■ **Job item**
Which lines in the rows below contain the word "dumperhenger", matching its case exactly? Pick out each such line and copy it in full.

◇ ◇ ◇ ◇ ◇ ◇ ◇

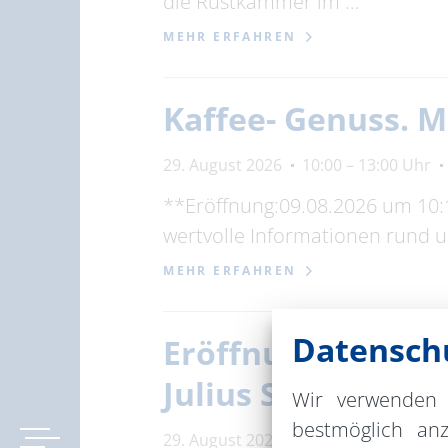
die Rüstkammer im …
MEHR ERFAHREN
Kaffee- Genuss. 
29. August 2026
10:00 – 13:00 Uhr
**Eröffnung:09.08.2026 um 10:1
wertvolle Informationen rund u
MEHR ERFAHREN
Datenschu
Eröffnung des Rev
Julius Söhnlein
Wir verwenden 
bestmöglich an
29. August 2026
10:00 – 10:30 Uhr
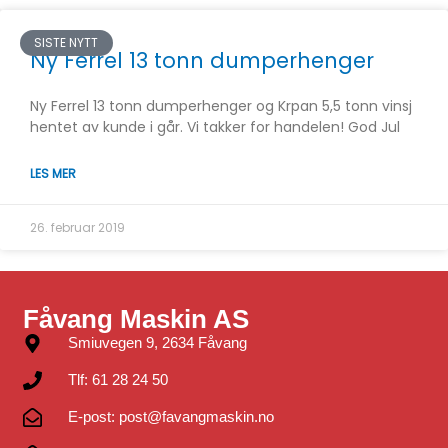
SISTE NYTT
Ny Ferrel 13 tonn dumperhenger
Ny Ferrel 13 tonn dumperhenger og Krpan 5,5 tonn vinsj
hentet av kunde i går. Vi takker for handelen! God Jul
LES MER
26. februar 2019
Fåvang Maskin AS
Smiuvegen 9, 2634 Fåvang
Tlf: 61 28 24 50
E-post: post@favangmaskin.no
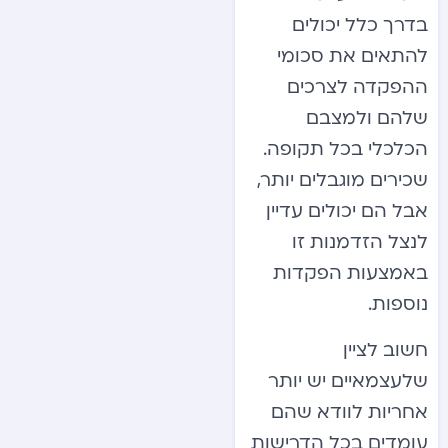
בדרך כלל יכולים
להתאים את סכומי
ההפקדה לצרכים
שלהם ולמצבם
הכלכלי בכל תקופה.
שכירים מוגבלים יותר,
אבל הם יכולים עדיין
לנצל הזדמנות זו
באמצעות הפקדות
נוספות.
חשוב לציין
שלעצמאיים יש יותר
אחריות לוודא שהם
עומדים בכל הדרישות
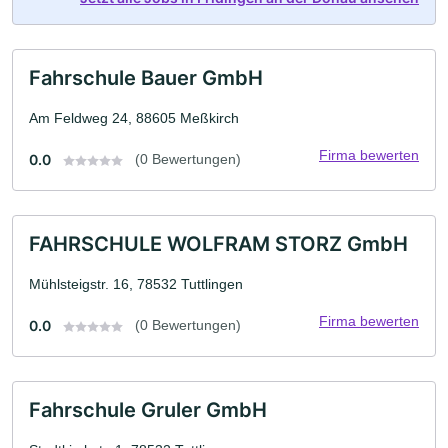
Fahrschule Bauer GmbH
Am Feldweg 24, 88605 Meßkirch
Firma bewerten
0.0
(0 Bewertungen)
FAHRSCHULE WOLFRAM STORZ GmbH
Mühlsteigstr. 16, 78532 Tuttlingen
Firma bewerten
0.0
(0 Bewertungen)
Fahrschule Gruler GmbH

◇ ◇ ◇ ◇ ◇ ◇ ◇

■ **Exercise output**
Ny Ferrel 13 tonn dumperhenger
Ny Ferrel 13 tonn dumperhenger og Krpan 5,5 tonn vinsj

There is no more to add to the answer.